Objectives

This research experimented with random forest models on OpenStreetMap (OSM) data to:
  1. Detect outlier geographic objects based on nearest neighbour distances and geometry
  2. Determine the influence of variables for the discovered pattern

1.0 Introduction

OpenStreetMap (OSM) is an online platform that enables volunteers to contribute massive quantities of data by creating geographic objects with user assigned tags (Figure 1). These tags are structured as key-value pairs that enable machine learning algorithms to support user editing by identifying outlier objects and discovering patterns. This results in lowered search times for errorneous objects and user knowledge enhancements. Figure 1. OpenStreetMap Contribution Process

2.0 Data and Methods

The data was downloaded from Mapzen Metro Extracts (Mapzen, 2016) and processed with an automated workflow programmed in Python (Figure 2). The random forest algorithm uses an implementation from the Scikit-learn Python library (Pedregosa et al., 2011). Figure 2. Automated Python Workflow

3.0 Results

A random forest model with 128 trees was used to detect outliers in a selection of Toronto, Ontario, Mapzen data (Table 1). Hospital objects from the Sunnybrook wings (Figure 3) and several historical school objects (Figure 4) were suspected as outliers that may require editing. The top 5 contributing variables were also included as an example for interpretation.
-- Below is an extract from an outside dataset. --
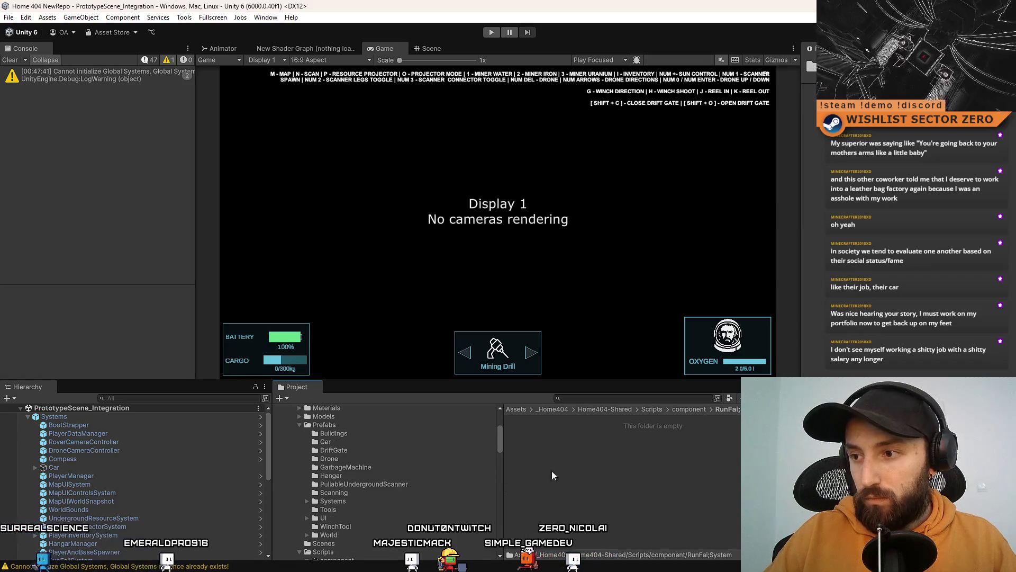
{"action": "scroll", "coordinate": [450, 482], "scroll_direction": "down", "scroll_amount": 8}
Table 1. Selected Mapzen OSM Data for Toronto, Ontario
Category Geometry Number of Objects
Aero Ways Line 438
Amenities Point 1507
Places Point 760
Roads Line 46,812
Transport Areas Polygon 72
Transport Points Point 21,309

Figure 3. Sunnybrook Hospital Outliers

Figure 4. Historical School Outliers

4.0 Conclusion

User experience improvements using random forest models could:
  • Encourage participation in volunteered geographic data collection
  • Improve the knowledge of inexperienced contributors
Outlier detection and variable contributions can:
  • Lower search times for irregular objects
  • Improve the interpretability of data patterns in OSM
To potentially lower the error of the random forest model, it is suggested to explore satellite imagery and user editing histories.